Daniel Abadi described his blog entry about Hadoop connectors as a “Stonebraker-style rant” and then delivered on the threat. Like everything Stonebraker has written in the last five years, it’s based on a fundamentally flawed premise, which is that HDFS stores unstructured data. This assumption is not clearly stated, but it’s pretty clear from context, e.g.
primary storage in Hadoop (HDFS) is a file system that is optimized for unstructured data
Among storage folks, “unstructured” means stuff that is written using any of the millions of applications of the last thirty years that write their data using the storage API that’s built into every operating system – i.e. files. HDFS does not store unstructured data. If it did, there would be no need to import true unstructured data into HDFS. HDFS is not quite a real file system, usable by a significant percentage of applications. It’s designed to support Hadoop itself and that’s pretty much all it does with any degree of competence. Can you extract and build a Linux kernel source tree in HDFS? Even if you could, how good do you think a system designed around management of 128MB chunks work for that? (BTW yes, I can think of ways to analyze this kind of data using Hadoop, so it’s not an entirely silly example.

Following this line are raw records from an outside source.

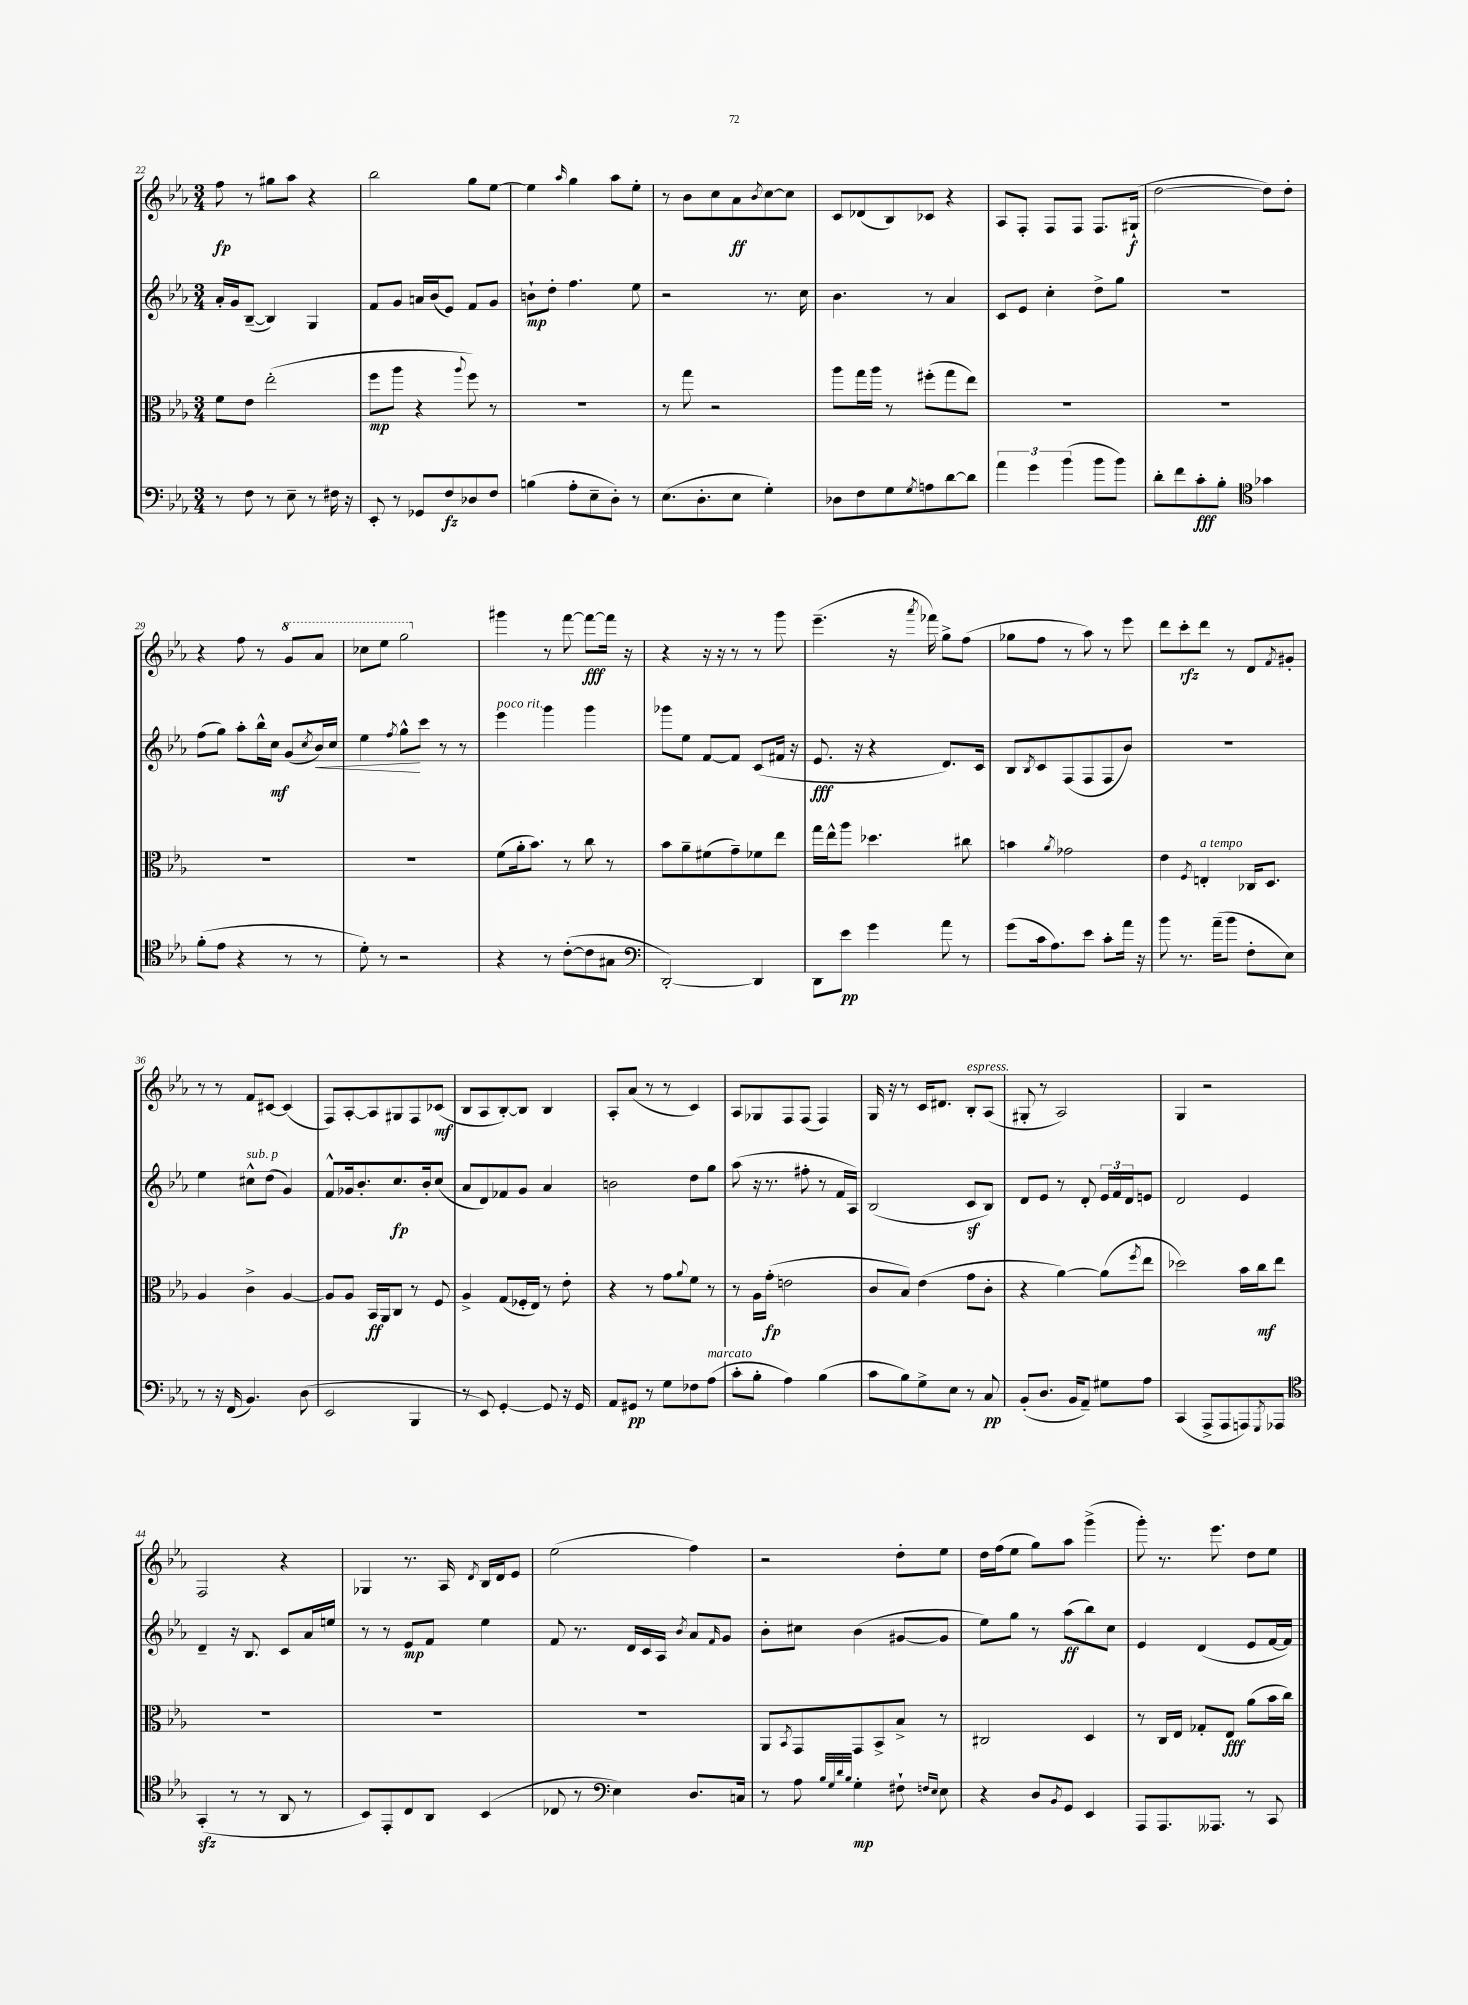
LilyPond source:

<<
\new StaffGroup <<
\new Staff = "s0" {
    \clef treble \key ees \major \numericTimeSignature \time 3/4
    f''8\fp r8 gis''8 aes''8 r4 |
    bes''2 g''8 ees''8~ |
    ees''4 \grace { aes''16 } g''4 aes''8 ees''8-. |
    r8 bes'8 c''8 aes'8\ff \acciaccatura { bes'8 } c''8~ c''8 |
    c'8 des'8( bes8) ces'8 r4 |
    aes8 f8-. f8 f8 f8. gis16-!\f( |
    d''2~ d''8) d''8-. |
    r4 f''8 r8 \ottava #1 g''8 aes''8 |
    ces'''8 ees'''8 g'''2 \ottava #0 |
    gis'''4 r8 f'''8~ f'''8~\fff f'''16 r16 |
    r4 r16 r16 r8 r8 g'''8 |
    ees'''4.--( r16 \acciaccatura { aes'''8 } fes'''16) g''8-> f''8( |
    ges''8 f''8 r8 aes''8) r8 ees'''8 |
    d'''8 c'''8-.\rfz d'''8 r8 d'8 \acciaccatura { f'8 } gis'8-. |
    r8 r8 f'8 cis'8~ cis'4( |
    f8) aes8~-. aes8 gis8 f8 ces'8\mf( |
    bes8 aes8 bes8~-.) bes8 bes4 |
    aes8-. aes'8( r8 r8 c'4) |
    aes8 ges8 f8 f8( f4) |
    g16 r16 r8 c'16 dis'8. bes8-.^\markup { \italic "espress." } aes8( |
    gis8-. r8 aes2) |
    g4 r2 |
    f2 r4 |
    ges4 r8. aes16 \acciaccatura { d'8 } bes16 d'16 ees'8 |
    ees''2( f''4) |
    r2 d''8-. ees''8 |
    d''16 f''16( ees''8 g''8) aes''8 g'''4->( |
    g'''8-.) r8. ees'''8. d''8 ees''8 \bar "|." |
}
\new Staff = "s1" {
    \clef treble \key ees \major \numericTimeSignature \time 3/4
    aes'16-. g'16 bes8~--( bes4) g4 |
    f'8 g'8 a'16 bes'16( ees'8) f'8 g'8 |
    b'8-!\mp d''8-. f''4. ees''8 |
    r2 r8. c''16 |
    bes'4. r8 aes'4 |
    c'8 ees'8 c''4-. d''8-> g''8 |
    R2. |
    f''8( g''8) aes''8-. bes''16-^ c''16\mf g'8( \acciaccatura { c''8 } bes'16\<) c''16 |
    ees''4 \acciaccatura { f''8 } g''8-^\! c'''8 r8 r8 |
    ees'''4^\markup { \italic "poco rit." } g'''4 g'''4 |
    ges'''8 ees''8 f'8~ f'8 c'8( fis'16 r16 |
    ees'8.\fff r16 r4 d'8.) c'16 |
    bes8 \acciaccatura { bes8 } c'8 f8( f8 f8 bes'8) |
    R2. |
    ees''4 cis''8-^^\markup { \italic "sub. p" } d''8( g'4) |
    f'8-^ ges'16 bes'8.-. c''8.\fp bes'16-. c''8( |
    aes'8 d'8) fes'8 g'8 aes'4 |
    b'2 d''8 g''8 |
    aes''8( r16 r8. fis''8-. r8 f'16 aes16) |
    bes2( c'8\sf bes8) |
    d'8 ees'8 r8 d'8-. \tuplet 3/2 { ees'16 f'16 d'16 } e'8 |
    d'2 ees'4 |
    d'4-- r16 bes8. c'8 aes'16 e''16 |
    r8 r8 ees'8\mp f'8 ees''4 |
    f'8 r8. d'16 c'16 aes16 \acciaccatura { bes'8 } aes'8 \grace { f'16 } g'8 |
    bes'8-. cis''8 bes'4( gis'8~ gis'8 |
    ees''8) g''8 r8 aes''8\ff( bes''8) c''8 |
    ees'4 d'4( ees'8 f'16~ f'16) \bar "|." |
}
\new Staff = "s2" {
    \clef alto \key ees \major \numericTimeSignature \time 3/4
    f'8 ees'8 ees''2-.( |
    f''8\mp aes''8 r4 \appoggiatura { aes''8 } f''8) r8 |
    R2. |
    r8 g''8 r2 |
    aes''8 g''16 aes''16 r8 fis''8-.( g''8 ees''8) |
    R2. |
    R2. |
    R2. |
    R2. |
    f'8( aes'16-. bes'8.) r8 c''8 r8 |
    bes'8 aes'8-- fis'8( g'8--) fes'8 ees''8 |
    g''16 ees''16-^ aes''8 des''4. cis''8 |
    b'4 \acciaccatura { aes'8 } ges'2 |
    ees'4 \acciaccatura { f8 } e4-.^\markup { \italic "a tempo" } ces16 d8. |
    aes4 c'4-> aes4~ |
    aes8 aes8 bes,16\ff aes,16 c8 r8 f8 |
    aes4-> g8( fes16-. ees16) r8 ees'8-. |
    r4 r8 g'8 \appoggiatura { aes'8 } f'8 r8 |
    r8 aes16 g'16-.\fp( e'2 |
    c'8 bes8) ees'4( g'8 c'8-. |
    r4 aes'4~) aes'8( \acciaccatura { f''8 } ees''8 |
    des''2) bes'16 c''16\mf ees''8 |
    R2. |
    R2. |
    R2. |
    aes,8 \acciaccatura { bes,8 } g,8 g,8 bes,8-> bes8-> r8 |
    cis2 d4 |
    r8 c16 ees16 ges8-. ees8\fff aes'8( bes'16 c''16) \bar "|." |
}
\new Staff = "s3" {
    \clef bass \key ees \major \numericTimeSignature \time 3/4
    r8 f8 r8 ees8-- r8 fis16 r16 |
    ees,8-. r8 ges,8 f8\fz des8 f8 |
    b4( aes8-. ees8-- d8-.) r8 |
    ees8.( d8.-. ees8 g4-.) |
    des8 f8 g8 \acciaccatura { g8 } a8 d'8~ d'8 |
    \tuplet 3/2 { aes'4 g'4 bes'4( } bes'8 bes'8) |
    d'8-. f'8 c'8-.\fff bes8-. \clef tenor ges'4 |
    f'8-.( ees'8 r4 r8 r8 |
    d'8-.) r8 r2 |
    r4 r8 c'8~-.( c'8 gis8 |
    \clef bass d,2~-.) d,4 |
    d,8 ees'8\pp g'4 aes'8 r8 |
    g'8( c'16 aes8.) ees'8 c'8-. aes'16 r16 |
    bes'8 r8. aes'16--( bes'8 f8-. ees8) |
    r8 r16 f,16( bes,4.) d8( |
    ees,2 bes,,4 |
    r8 ees,8) g,4~-. g,8 r16 g,16 |
    aes,8 gis,8\pp r8 g8 fes8 aes8^\markup { \italic "marcato" }( |
    c'8-. bes8-. aes4) bes4( |
    c'8 bes8) g8-> ees8 r8 c8\pp |
    bes,8-.( d8. bes,16 aes,8--) gis8 aes8 |
    c,4( aes,,8-> aes,,8 a,,8) \acciaccatura { g,,8 } aes,,8 |
    \clef tenor g,4-.\sfz( r8 r8 aes,8 r8 |
    bes,8) ees,8-. c8 aes,8 bes,4( |
    ces8 r8 \clef bass ees4) d8. c16 |
    r8 aes8 \grace { bes32 g32 d'32 bes32 } g4-.\mp fis8-! \grace { f16 ees16 } ees8 |
    r4 d8 \acciaccatura { bes,8 } g,8 ees,4 |
    aes,,8 aes,,8. aeses,,8. r8 c,8 \bar "|." |
}
>>
>>
\layout { \context { \Score currentBarNumber = #22 } }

Use your imagination.)
Going back to Daniel’s argument, RDBMS-to-Hadoop connectors are indeed silly because they incur a migration cost without adding semantic value. Moving from one structured silo to another structured silo really is a waste of time. That is also exactly why filesystem-to-Hadoop connectors do make sense, because they flip that equation on its head – they do add semantic value, and they avoid a migration cost that would otherwise exist when importing data into HDFS. Things like GlusterFS’s UFO or MapR’s “direct access NFS” decrease total time to solution vs. the HDFS baseline. I’d put DataStax’s Brisk into the same category, even though the storage it provides is structured underneath, because it also works “inline” like the native file system alternatives instead of requiring an import phase like HDFS. The fact that you can also use CassandraFS to work with file-based applications is just icing on the cake.
So, are Hadoop adapters a good idea or a bad one? It depends on what kind you’re talking about. Daniel and I can agree that ETL-style RDBMS connector doesn’t make any sense at all, but I believe that an inline unstructured-data connector is a different story altogether.